#### Page text
— BEGIN —

Carrier Grade NAT

Lee Howard Lee at asgard.org
Tue Jul 29 22:19:31 UTC 2014


Thanks for sharing your experience; it's very unusual to get the
perspective of an operator running CGN (on a broadband ISP; wireless has
always had it).

On 7/29/14 5:28 PM, "Tony Wicks" <tony at wicks.co.nz> wrote:

>OK, as someone with experience running CGNAT to fixed broadband customers
>in
>general, here are a few answers to common questions. This is based on the
>setup I use which is CGNAT is done on the BNG (Cisco ASR1K6).
>
>1. APNIC ran out of IPv4 a couple of years ago, so unless you want to pay
>USD $10+ per IP then CGNAT is the only option.

Eh, a bit over US$7 now, but whatever. Higher in APNIC.

>2. IPv6 is nice (dual stack) but the internet without IPv4 is not a viable
>thing, perhaps one day, but certainly not today (I really hate clueless
>people who shout to the hills that IPv6 is the "solution" for today's
>internet access)

It's viable, it's just not a substitute for IPv4 yet.
Except for specific scenarios.  For instance, you mention gaming below; if
two users are playing on Xbox ONE, they can use IPv6 and they're off the
CGN.  Or if a bank has blacklisted an IPv4 address on the CGN, but the
bank is dual-stack, some users can still get there.

— END —

#### Given records
— BEGIN —

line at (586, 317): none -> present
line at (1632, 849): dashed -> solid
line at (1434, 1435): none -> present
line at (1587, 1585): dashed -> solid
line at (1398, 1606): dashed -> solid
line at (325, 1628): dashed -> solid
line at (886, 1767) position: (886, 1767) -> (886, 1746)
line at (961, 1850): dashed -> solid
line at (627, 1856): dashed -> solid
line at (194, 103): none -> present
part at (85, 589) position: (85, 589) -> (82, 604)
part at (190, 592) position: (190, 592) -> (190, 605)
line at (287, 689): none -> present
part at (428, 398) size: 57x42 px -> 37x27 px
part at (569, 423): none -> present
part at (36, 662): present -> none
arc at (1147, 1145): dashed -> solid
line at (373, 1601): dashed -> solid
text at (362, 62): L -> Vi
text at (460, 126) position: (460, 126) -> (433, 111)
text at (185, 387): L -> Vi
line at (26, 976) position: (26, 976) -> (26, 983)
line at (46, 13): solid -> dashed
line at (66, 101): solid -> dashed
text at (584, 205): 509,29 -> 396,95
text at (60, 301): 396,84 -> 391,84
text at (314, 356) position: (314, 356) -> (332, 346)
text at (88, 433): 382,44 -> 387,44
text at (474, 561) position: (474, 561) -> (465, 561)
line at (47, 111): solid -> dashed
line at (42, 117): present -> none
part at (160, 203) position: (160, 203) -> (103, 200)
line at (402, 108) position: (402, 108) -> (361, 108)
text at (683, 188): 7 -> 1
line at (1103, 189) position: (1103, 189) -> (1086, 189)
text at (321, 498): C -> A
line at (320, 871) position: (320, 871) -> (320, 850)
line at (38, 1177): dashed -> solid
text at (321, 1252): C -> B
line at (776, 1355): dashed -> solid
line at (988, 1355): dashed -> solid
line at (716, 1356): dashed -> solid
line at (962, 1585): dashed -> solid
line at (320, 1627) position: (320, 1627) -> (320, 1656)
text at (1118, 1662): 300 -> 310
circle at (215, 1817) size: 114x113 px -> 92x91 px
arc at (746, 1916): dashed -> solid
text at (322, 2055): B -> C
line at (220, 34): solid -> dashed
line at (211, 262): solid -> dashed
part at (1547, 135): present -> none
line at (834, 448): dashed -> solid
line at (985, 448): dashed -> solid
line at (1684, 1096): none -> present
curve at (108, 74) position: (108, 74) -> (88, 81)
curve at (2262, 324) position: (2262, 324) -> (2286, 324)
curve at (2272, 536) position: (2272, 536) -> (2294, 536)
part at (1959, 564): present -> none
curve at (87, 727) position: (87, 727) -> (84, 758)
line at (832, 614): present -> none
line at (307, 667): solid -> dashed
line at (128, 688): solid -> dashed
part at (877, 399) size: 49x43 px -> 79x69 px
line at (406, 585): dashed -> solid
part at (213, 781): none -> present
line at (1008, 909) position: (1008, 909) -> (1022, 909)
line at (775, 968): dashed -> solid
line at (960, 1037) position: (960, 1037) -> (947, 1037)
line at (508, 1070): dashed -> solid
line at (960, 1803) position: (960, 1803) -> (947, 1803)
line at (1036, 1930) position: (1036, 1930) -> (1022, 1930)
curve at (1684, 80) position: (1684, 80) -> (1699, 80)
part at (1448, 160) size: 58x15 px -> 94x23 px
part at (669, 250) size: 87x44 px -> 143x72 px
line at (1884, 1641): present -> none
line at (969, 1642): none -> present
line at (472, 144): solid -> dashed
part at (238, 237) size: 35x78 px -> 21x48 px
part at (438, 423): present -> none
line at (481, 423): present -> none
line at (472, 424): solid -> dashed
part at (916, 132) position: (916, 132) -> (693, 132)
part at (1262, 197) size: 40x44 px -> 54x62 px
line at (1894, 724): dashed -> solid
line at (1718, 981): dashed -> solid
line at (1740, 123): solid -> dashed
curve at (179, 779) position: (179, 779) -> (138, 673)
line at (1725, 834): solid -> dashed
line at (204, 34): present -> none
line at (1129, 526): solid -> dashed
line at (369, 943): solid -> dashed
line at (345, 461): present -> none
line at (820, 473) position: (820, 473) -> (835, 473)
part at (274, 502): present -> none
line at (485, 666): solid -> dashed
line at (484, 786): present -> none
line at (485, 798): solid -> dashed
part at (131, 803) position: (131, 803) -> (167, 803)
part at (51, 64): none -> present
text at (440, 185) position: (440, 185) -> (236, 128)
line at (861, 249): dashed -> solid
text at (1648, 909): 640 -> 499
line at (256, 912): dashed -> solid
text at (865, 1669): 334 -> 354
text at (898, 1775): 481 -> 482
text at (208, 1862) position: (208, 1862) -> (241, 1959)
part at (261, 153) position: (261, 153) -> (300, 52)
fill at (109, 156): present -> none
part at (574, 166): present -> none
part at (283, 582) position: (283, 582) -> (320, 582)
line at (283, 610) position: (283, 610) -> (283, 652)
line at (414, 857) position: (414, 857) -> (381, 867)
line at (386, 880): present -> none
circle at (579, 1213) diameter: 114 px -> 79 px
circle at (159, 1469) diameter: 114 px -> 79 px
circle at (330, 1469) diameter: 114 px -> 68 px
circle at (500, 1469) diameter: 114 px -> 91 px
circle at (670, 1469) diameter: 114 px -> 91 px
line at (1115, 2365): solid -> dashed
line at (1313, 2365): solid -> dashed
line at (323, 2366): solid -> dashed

— END —

#### The tasks
a) Answer each question from the Carrier Grade NAT post, one answer per line, marked the same way.
(i) On what hardware does Tony Wicks run CGNAT?
(ii) What price per IP does the reply give for IPv4 addresses now?
(iii) Which gaming console does the reply name?
b) Rename "BNG" to "broadband network gateway" in the Carrier Grade NAT post, and give the passage between "On 7/29/14 5:28" and "the only option.", inclusive.
c) Take the Carrier Grade NAT post further, starting after its last sentence.
The records are separate material from the Carrier Grade NAT post.

#### Results for the exercise
a)
(i) On the BNG, a Cisco ASR1K6.
(ii) A bit over US$7.
(iii) Xbox ONE.

b)
On 7/29/14 5:28 PM, "Tony Wicks" <tony at wicks.co.nz> wrote:

>OK, as someone with experience running CGNAT to fixed broadband customers
>in
>general, here are a few answers to common questions. This is based on the
>setup I use which is CGNAT is done on the broadband network gateway (Cisco ASR1K6).
>
>1. APNIC ran out of IPv4 a couple of years ago, so unless you want to pay
>USD $10+ per IP then CGNAT is the only option.

c)
Of course, that snowballs.

>3. 99.99% of customers don't notice they are transiting CGNAT, it just
>works.

Surprised it's that high.

>4. You need to log NAT translations for LI purposes. (IP
>source/destination,
>Port source/destination, time) Surprisingly this does not produce that
>big a
>database burden. However as Cisco's Netflow NAT logging is utterly useless
>you need to use syslog and this ramps up the ASR CPU a bit.

Can you quantify?
The log entry has to be at least:
32 bits	source address
16 bits source port
32 bits destination address
16 bits destination port
64 bits? timestamp
---
160 bits = 20 bytes per flow
You have to log the end of the flow, too, right?  Another 20 bytes?
40 bytes per flow.  Not including syslog severity and message text.

As I recall, a site like cnn.com opens 80 flows, so 3200 bytes of log data.
If, as you say in #6, 10,000 customers = 200,000 active translations,
that's 8,000,000 bytes of syslog. . . per second?  Not sure if "active"
indicates how fast those sessions churn.
180 days of log retention would be. . . 124TB of data.  Per 10,000 users.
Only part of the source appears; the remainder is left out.